### EXERCISE PROMPT
Copy the data from the line with "Móc cầm của" to the line with "quang Tommee Tippee sở", replacing every "vành khiên" with "tấm chắn" and leaving the rest unchanged.

### ENTRIES SHOWN
_ _ _
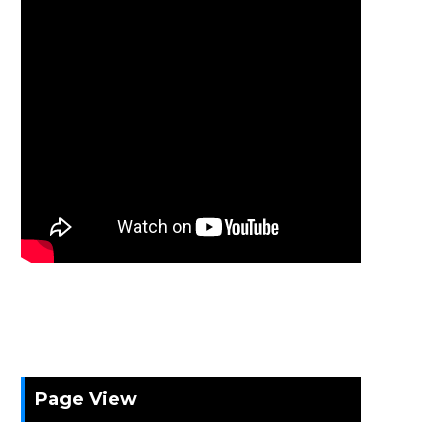
Page View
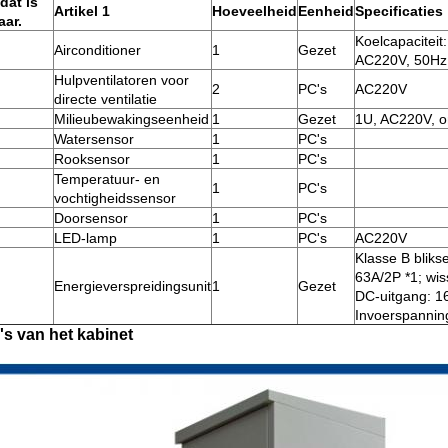
 dat is
Artikel 1
Hoeveelheid
Eenheid
Specificaties
aar.
Koelcapaciteit
Airconditioner
1
Gezet
AC220V, 50Hz
Hulpventilatoren voor
2
PC's
AC220V
directe ventilatie
Milieubewakingseenheid
1
Gezet
1U, AC220V, 
Watersensor
1
PC's
Rooksensor
1
PC's
Temperatuur- en
1
PC's
vochtigheidssensor
Doorsensor
1
PC's
LED-lamp
1
PC's
AC220V
Klasse B blik
63A/2P *1; wis
Energieverspreidingsunit
1
Gezet
DC-uitgang: 1
Invoerspannin
's van het kabinet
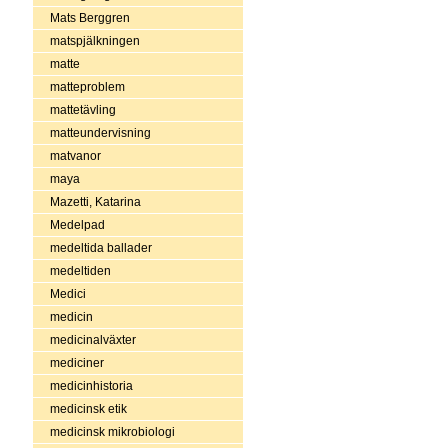
Mats Berggren
matspjälkningen
matte
matteproblem
mattetävling
matteundervisning
matvanor
maya
Mazetti, Katarina
Medelpad
medeltida ballader
medeltiden
Medici
medicin
medicinalväxter
mediciner
medicinhistoria
medicinsk etik
medicinsk mikrobiologi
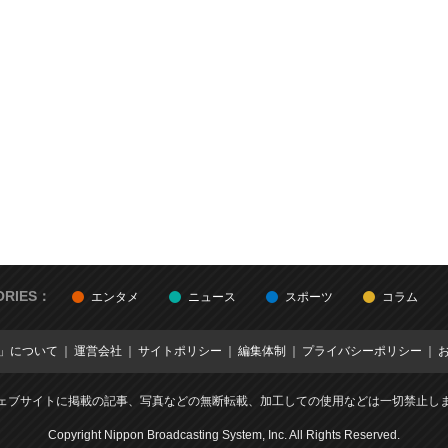
？
ORIES：
エンタメ
ニュース
スポーツ
コラム
E」について
運営会社
サイトポリシー
編集体制
プライバシーポリシー
ェブサイトに掲載の記事、写真などの無断転載、加工しての使用などは一切禁止し
Copyright Nippon Broadcasting System, Inc. All Rights Reserved.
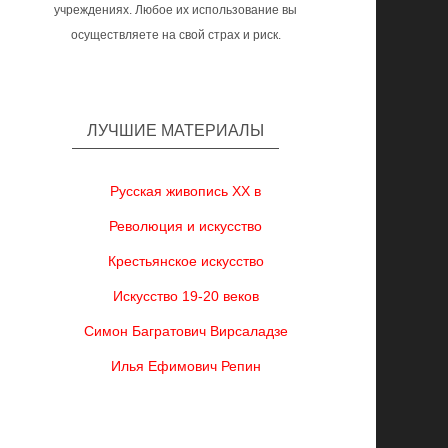
учреждениях. Любое их использование вы
осуществляете на свой страх и риск.
ЛУЧШИЕ МАТЕРИАЛЫ
Русская живопись XX в
Революция и искусство
Крестьянское искусство
Искусство 19-20 веков
Симон Багратович Вирсаладзе
Илья Ефимович Репин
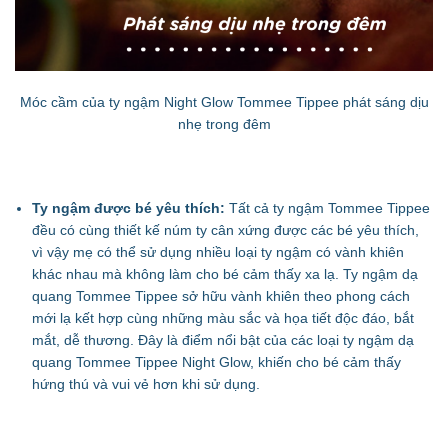
Móc cầm của ty ngậm Night Glow Tommee Tippee phát sáng dịu
nhẹ trong đêm
Ty ngậm được bé yêu thích:
Tất cả ty ngậm Tommee Tippee
đều có cùng thiết kế núm ty cân xứng được các bé yêu thích,
vì vậy mẹ có thể sử dụng nhiều loại ty ngậm có vành khiên
khác nhau mà không làm cho bé cảm thấy xa lạ. Ty ngậm dạ
quang Tommee Tippee sở hữu vành khiên theo phong cách
mới lạ kết hợp cùng những màu sắc và họa tiết độc đáo, bắt
mắt, dễ thương. Đây là điểm nổi bật của các loại ty ngậm dạ
quang Tommee Tippee Night Glow, khiến cho bé cảm thấy
hứng thú và vui vẻ hơn khi sử dụng.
_ _ _
### EXPECTED OUTPUT
Móc cầm của ty ngậm Night Glow Tommee Tippee phát sáng dịu
nhẹ trong đêm
Ty ngậm được bé yêu thích:
Tất cả ty ngậm Tommee Tippee
đều có cùng thiết kế núm ty cân xứng được các bé yêu thích,
vì vậy mẹ có thể sử dụng nhiều loại ty ngậm có tấm chắn
khác nhau mà không làm cho bé cảm thấy xa lạ. Ty ngậm dạ
quang Tommee Tippee sở hữu tấm chắn theo phong cách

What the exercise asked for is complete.